Exercise materials>
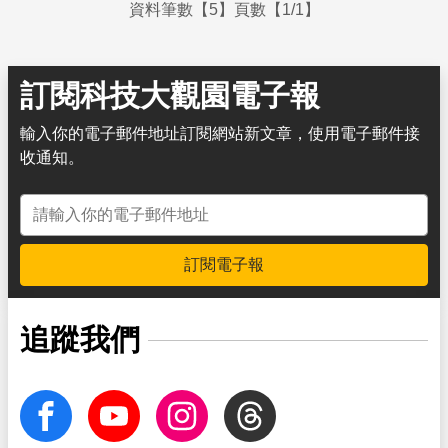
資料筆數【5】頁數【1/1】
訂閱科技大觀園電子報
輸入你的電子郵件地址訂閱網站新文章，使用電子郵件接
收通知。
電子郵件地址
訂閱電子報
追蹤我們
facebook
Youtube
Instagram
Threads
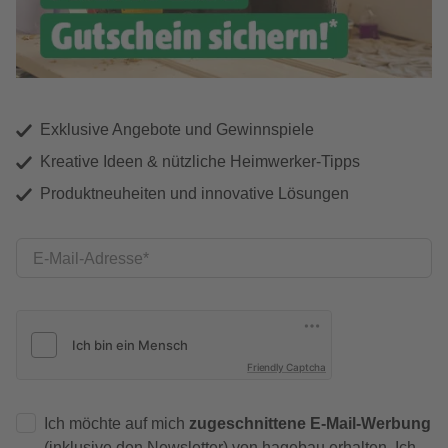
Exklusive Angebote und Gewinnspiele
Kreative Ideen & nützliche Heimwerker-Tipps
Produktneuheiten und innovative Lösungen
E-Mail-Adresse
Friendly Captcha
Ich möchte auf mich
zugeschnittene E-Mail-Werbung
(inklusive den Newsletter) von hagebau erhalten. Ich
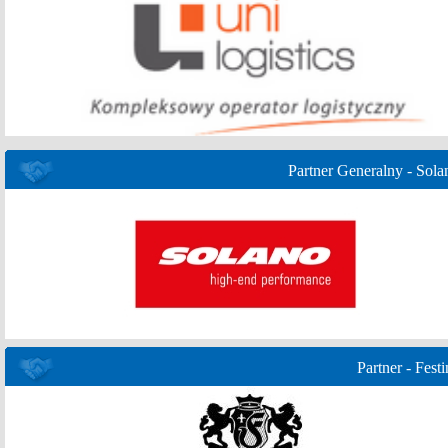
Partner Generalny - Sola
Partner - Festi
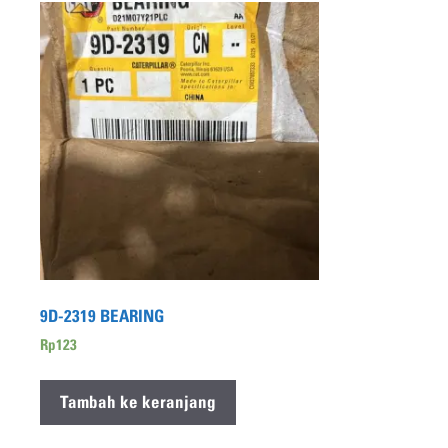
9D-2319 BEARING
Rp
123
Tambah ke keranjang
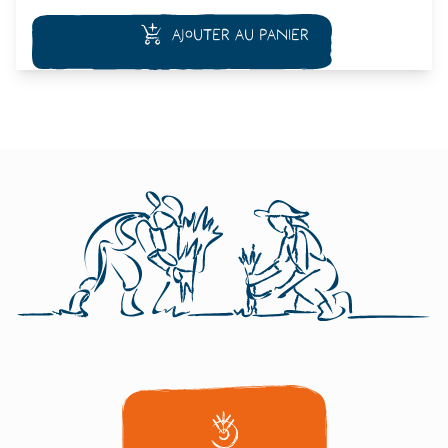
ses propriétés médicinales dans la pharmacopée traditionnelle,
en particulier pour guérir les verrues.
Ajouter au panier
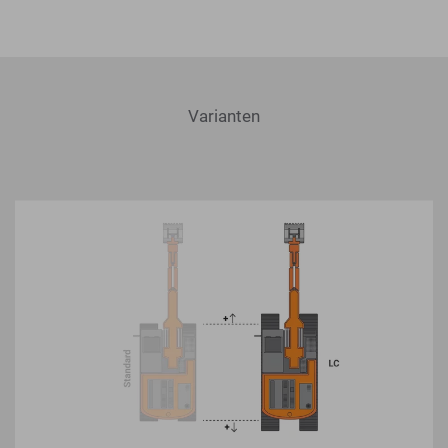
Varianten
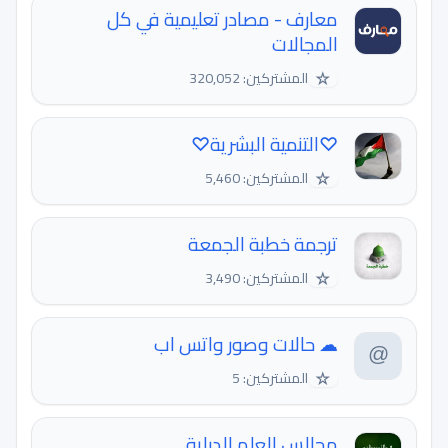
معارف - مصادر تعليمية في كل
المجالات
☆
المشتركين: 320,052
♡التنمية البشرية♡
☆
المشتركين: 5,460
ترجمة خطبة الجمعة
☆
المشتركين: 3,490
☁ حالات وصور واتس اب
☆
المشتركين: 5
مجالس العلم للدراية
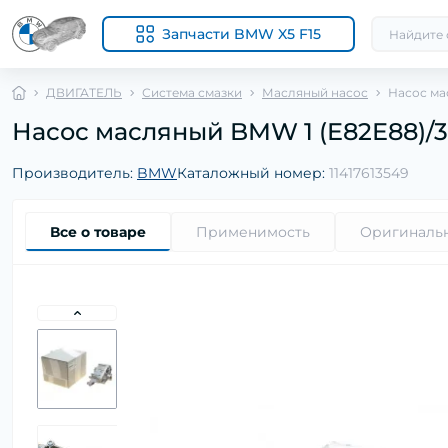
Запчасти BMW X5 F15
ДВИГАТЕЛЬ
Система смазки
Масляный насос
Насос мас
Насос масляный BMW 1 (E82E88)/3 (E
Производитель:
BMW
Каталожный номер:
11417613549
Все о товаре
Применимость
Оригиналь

Work to be completed> Where a line of the data above includes "Mail", copy that line.

Solution>
E-Mail-Adresse
zugeschnittene E-Mail-Werbung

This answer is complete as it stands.